In "Crazy Kate," Cowper uses personification to express the vicissitudes of fate to which Kate has been subjected. For example, in the beginning of the poem, he writes of a person who "better days / saw better clad, in cloak of satin trimmed / With lace." He makes "better days"...
the observer of Kate (and he also repeats the word "better" to emphasize Kate's decline). Later, he writes, "Her fancy followed him through foaming waves / To distant shores." In these lines, another example of personification, Cowper makes Kate's "fancy," or imagination, the subject of the action in which she is following her lost love, a sailor, to his destination. Cowper's use of personification stresses that Kate herself is hapless and can't follow her lost love, though she wants to. Instead, only her imagination can follow him. "Fancy" also "would oft anticipate his glad return," meaning that her imagination also believes falsely that he will come back. The poet's use of personification expresses the idea that her emotions and delusions are coming to take over her mind.
Later in the poem, Kate must spend her days alongside the shore and, "unless when Charity forbids, / The livelong night." In another use of personification, only "Charity" (meaning people's good will) can prevent Kate from being homeless day and night. The poet's use of personification to express charity also expresses that Kate is subject to the vicissitudes of fate and the whims of her fellow man to live.
Cowper uses symbols, such as the "cloak of satin trimmed / With lace, and hat with splendid ribbon bound," to stand for Kate's sanity and better luck in earlier days. After her love is lost, her attire is described: "A tattered apron hides, / Worn as a cloak, and hardly hides a gown / More tattered still." Her clothes symbolize her decline, her inner pain, and her mental disintegration. As her clothes decline, so does she, mentally. Her clothes are the outward manifestation of her inner state. The "idle pin" that Kate begs from others is also a symbol of her mental decline, as she hordes the pins as if they were gold, but they serve no purpose.

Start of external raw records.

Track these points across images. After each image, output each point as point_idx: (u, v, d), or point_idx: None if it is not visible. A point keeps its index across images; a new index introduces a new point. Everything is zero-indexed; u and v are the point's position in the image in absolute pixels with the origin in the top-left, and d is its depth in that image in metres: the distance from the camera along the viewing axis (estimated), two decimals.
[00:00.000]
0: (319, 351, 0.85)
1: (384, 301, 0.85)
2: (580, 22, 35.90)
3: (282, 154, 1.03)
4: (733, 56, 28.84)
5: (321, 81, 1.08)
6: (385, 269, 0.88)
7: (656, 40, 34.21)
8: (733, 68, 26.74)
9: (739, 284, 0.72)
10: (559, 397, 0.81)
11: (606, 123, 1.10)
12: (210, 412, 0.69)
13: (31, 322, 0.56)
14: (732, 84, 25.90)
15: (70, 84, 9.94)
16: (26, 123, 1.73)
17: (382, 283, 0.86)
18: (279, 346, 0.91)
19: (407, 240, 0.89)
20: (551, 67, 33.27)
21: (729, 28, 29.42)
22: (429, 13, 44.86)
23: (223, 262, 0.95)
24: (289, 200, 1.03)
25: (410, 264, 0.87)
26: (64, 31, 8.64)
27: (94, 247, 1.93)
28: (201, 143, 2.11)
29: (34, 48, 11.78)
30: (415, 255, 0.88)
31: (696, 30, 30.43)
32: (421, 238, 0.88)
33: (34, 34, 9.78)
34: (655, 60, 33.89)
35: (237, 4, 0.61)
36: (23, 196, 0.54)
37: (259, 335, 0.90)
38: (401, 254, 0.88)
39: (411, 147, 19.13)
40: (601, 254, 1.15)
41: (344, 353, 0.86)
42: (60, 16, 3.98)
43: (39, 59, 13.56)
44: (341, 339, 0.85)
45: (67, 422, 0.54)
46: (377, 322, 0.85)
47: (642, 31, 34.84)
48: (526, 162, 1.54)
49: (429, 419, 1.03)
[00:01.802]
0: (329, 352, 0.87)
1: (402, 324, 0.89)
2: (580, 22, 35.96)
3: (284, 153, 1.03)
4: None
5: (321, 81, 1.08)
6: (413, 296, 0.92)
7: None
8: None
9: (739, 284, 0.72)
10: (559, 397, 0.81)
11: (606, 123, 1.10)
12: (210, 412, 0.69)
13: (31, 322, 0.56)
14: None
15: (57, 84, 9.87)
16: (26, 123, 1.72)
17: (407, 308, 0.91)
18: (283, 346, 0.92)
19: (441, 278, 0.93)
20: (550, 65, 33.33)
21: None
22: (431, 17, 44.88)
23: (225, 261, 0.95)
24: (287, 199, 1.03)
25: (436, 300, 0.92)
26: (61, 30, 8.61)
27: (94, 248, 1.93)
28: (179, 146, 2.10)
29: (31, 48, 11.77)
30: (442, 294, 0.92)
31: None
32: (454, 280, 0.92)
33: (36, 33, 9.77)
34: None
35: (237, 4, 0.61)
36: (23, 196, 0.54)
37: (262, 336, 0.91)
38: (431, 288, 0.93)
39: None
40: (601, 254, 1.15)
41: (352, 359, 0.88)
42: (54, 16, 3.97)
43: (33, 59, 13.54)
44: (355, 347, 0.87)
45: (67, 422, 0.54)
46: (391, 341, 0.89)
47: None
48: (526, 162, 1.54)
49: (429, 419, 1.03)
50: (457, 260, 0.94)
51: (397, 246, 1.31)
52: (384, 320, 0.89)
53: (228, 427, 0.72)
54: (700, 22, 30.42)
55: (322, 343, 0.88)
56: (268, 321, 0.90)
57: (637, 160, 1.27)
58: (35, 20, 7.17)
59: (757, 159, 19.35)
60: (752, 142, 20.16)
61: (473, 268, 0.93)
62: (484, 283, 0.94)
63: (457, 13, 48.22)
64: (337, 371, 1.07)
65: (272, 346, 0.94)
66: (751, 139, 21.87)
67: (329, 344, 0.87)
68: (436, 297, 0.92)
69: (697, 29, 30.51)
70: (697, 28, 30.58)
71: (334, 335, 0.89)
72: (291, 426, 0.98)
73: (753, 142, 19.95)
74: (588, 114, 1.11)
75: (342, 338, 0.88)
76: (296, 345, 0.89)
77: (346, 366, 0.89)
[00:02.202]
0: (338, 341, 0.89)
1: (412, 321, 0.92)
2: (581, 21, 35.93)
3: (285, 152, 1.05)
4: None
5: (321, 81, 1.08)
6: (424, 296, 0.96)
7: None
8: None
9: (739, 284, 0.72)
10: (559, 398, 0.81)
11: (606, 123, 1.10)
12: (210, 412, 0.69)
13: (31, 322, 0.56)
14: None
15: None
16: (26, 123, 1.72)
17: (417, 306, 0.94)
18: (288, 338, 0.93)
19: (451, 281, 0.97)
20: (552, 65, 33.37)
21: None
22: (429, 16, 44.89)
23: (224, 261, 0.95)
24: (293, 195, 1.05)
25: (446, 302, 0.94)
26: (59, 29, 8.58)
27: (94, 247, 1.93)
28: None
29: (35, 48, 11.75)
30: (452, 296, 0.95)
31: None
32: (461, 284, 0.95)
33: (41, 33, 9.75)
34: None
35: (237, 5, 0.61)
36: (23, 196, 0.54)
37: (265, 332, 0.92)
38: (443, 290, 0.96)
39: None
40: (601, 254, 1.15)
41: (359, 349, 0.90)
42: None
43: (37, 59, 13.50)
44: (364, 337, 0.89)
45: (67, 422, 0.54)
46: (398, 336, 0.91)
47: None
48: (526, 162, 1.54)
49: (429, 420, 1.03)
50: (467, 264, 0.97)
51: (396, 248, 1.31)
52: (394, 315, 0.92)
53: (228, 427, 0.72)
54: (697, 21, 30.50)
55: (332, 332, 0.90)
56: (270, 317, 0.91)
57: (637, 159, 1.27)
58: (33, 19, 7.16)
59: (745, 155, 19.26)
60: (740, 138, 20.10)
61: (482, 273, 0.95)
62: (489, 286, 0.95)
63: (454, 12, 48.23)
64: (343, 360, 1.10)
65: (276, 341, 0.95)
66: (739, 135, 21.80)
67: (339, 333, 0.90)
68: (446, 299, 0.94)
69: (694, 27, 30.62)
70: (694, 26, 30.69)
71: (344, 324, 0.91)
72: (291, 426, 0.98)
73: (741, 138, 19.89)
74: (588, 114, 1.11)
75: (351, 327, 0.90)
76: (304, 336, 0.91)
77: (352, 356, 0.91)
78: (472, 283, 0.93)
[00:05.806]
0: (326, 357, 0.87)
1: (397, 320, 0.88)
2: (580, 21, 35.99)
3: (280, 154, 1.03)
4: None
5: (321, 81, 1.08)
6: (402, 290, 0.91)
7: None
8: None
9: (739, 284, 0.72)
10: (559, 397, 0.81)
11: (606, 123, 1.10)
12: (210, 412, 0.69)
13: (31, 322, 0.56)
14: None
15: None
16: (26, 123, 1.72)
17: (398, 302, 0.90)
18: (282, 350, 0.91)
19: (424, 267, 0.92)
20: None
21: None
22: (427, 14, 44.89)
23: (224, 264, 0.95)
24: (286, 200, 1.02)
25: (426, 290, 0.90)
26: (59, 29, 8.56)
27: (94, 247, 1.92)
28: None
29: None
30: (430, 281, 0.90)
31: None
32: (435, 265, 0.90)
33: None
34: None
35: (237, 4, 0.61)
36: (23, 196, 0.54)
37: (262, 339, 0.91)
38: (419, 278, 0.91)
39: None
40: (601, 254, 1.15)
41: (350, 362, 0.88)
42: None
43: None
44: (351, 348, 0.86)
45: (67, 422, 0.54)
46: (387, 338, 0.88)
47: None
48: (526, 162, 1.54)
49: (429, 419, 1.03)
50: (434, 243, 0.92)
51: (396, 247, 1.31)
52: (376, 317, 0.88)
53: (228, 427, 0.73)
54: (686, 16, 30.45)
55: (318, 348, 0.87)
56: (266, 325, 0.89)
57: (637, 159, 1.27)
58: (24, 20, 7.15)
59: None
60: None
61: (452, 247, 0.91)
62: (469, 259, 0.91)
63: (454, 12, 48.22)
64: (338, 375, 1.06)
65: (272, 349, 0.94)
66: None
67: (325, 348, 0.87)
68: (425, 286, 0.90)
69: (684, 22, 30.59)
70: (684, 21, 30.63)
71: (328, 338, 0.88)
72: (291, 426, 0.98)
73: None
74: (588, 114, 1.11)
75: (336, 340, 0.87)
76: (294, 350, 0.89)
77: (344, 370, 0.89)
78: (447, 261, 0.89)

At the end of the poem, Cowper uses anaphora, or repetition of words at the beginning of clauses, in the lines: "Though pressed with hunger oft, or comelier clothes, / Though pinched with cold, asks never. Kate is crazed." The poet's repetition of the word "though" expresses that Kate is really oppressed by cold and hunger, but she never asks for food. Her extreme want, compared with what she asks for, shows her mental distress.